>> BEGIN Excerpt

Rochester (Fairport), NY Multi-Family Home. Good Deal or No?

8 Replies

Hi Everyone,

I am brand new to this site, but am really excited to have found this!! From what I have read so far, I've already learned a ton! I have been watching the Rochester market for almost a year now and am moving there in about a month to purchase our first rental property. My goal is to buy an owner occupant that will allow us to live mortgage free and save for the next property. I do want something a little nicer than some rental properties with higher returns (i.e. 19th Ward).

I found the most adorable Victorian MF side by side with 5 bed/1 bath and 4/1, 3100 SF priced at $269k in Fairport Village. The house has been owned and lived in by extended family so has no rental history. It's outdated, garage needs to be torn down and re-done and obviously since there is only 1 bath on each side, another will need to be added. I also have no idea when the house was last renovated so may need updated wiring/plumbing once we get started. The house has been on the market since last Dec and they haven't reduced the price at all; price def needs to come down. 

I've heard how desirable an area this is and my mother-in-law wanted to rent there at one time but couldn't find anything available. This to me, and from what little rental history I can find on similar sized homes, seems to indicate the potential for high rents and POSSIBLY a high rental demand since there aren't many?

What I'd like to know is:

1. Is this a desirable rental area?

2. What can I expect to get in rent for a 5 bed/2 bath ~1700SF, nicely updated home in Fairport?

3. Any suggested pricing tactics for older homes that aren't selling, need updates, and the price should come down?

4. Any contractor recommendations would also be great!

Any suggestions/thoughts would be greatly appreciated! Thanks!!

Chiming in from westchester NY.  Not familiar with the Rochester area but I will answer what I can:

2. What can I expect to get in rent for a 5 bed/2 bath ~1700SF, nicely updated home in Fairport?

  1. I would say you need to go by what similar rentals in the area are going for.  Be careful with the assumption that your M-I-L's difficulty in finding a rental indicates a "strong" demand for rentals.  It could be the opposite and there is actually very little to no rental activity in the area.  If you have access to a local MLS I would take a look at average days on market and #of rented vs expired rentals in your price range/area over the past 5 years 

3. Any suggested pricing tactics for older homes that aren't selling, need updates, and the price should come down?

  1. I'm not a big fan of "tactical" negotiation TBH.  It leads to the idea that in order to acheive your goals the other party needs to compensate from their end.  This is the emotional angle that most residential transactions end up taking and deals end up dying left and right when people piss each other off and emotions spiral.

>> END Excerpt
>> BEGIN Available data

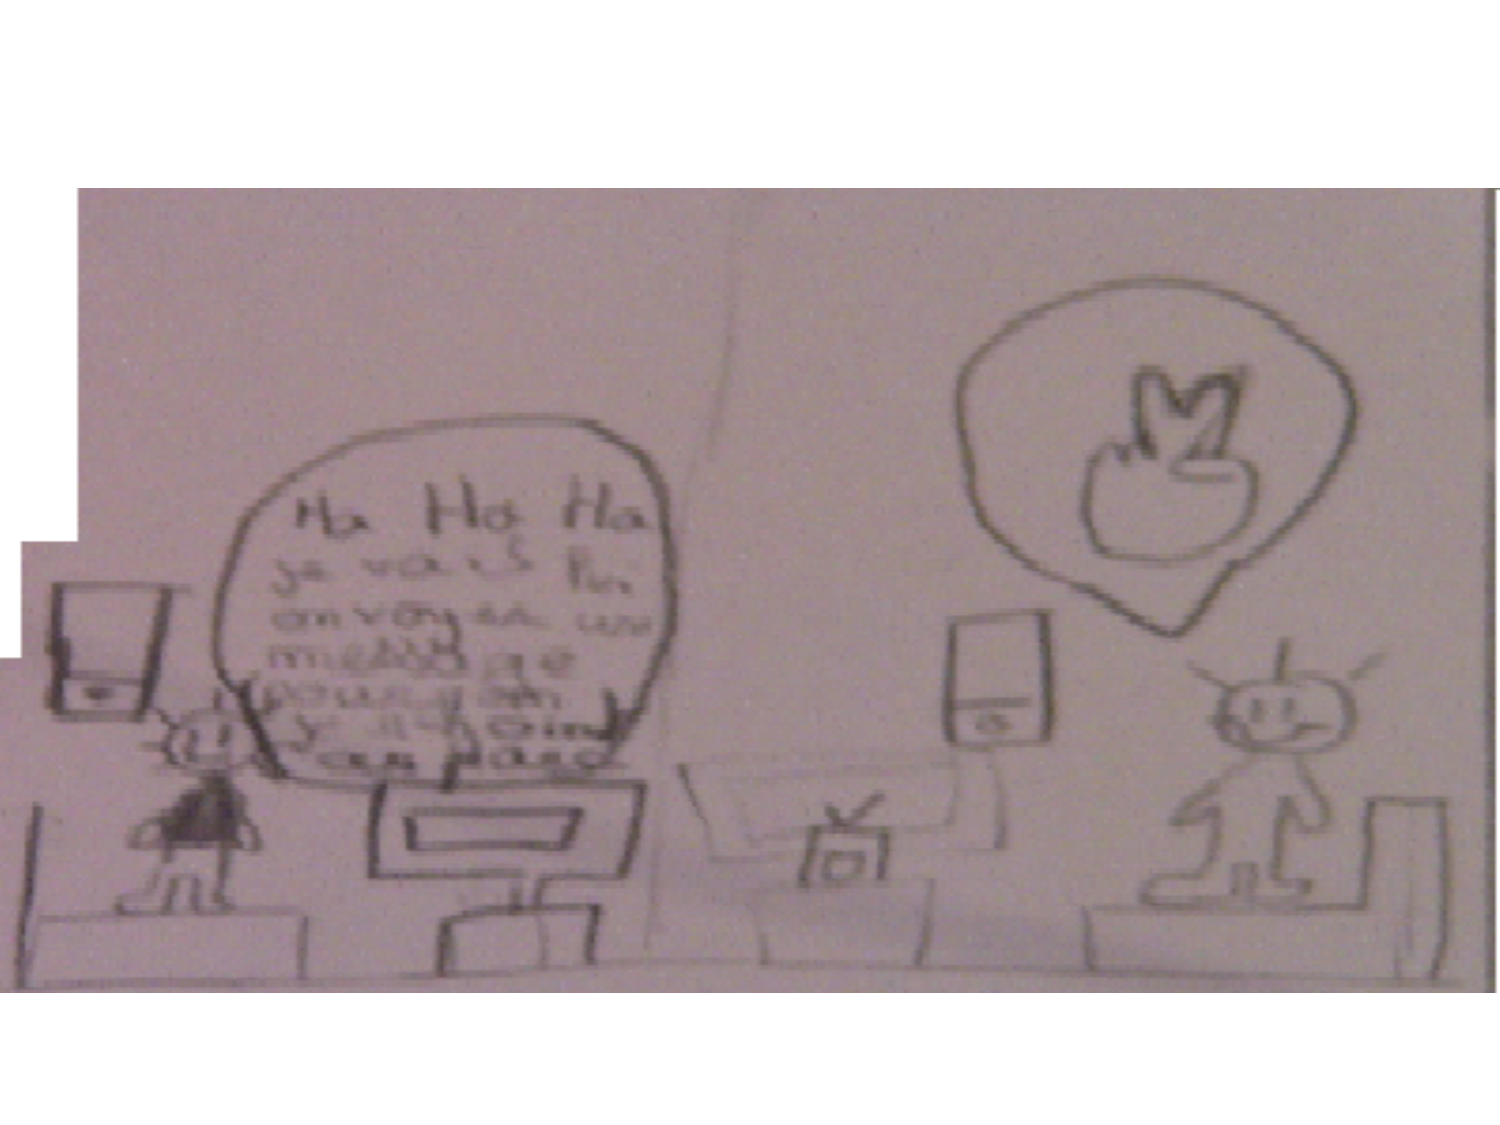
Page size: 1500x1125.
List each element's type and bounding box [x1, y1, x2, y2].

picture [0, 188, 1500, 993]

>> END Available data

→ **Stated exercise**: List every numbered item that the first poster places after "What I'd like to know is:" in the Fairport multi-family forum thread above.

→ **Task output**:
1. Is this a desirable rental area?
2. What can I expect to get in rent for a 5 bed/2 bath ~1700SF, nicely updated home in Fairport?
3. Any suggested pricing tactics for older homes that aren't selling, need updates, and the price should come down?
4. Any contractor recommendations would also be great!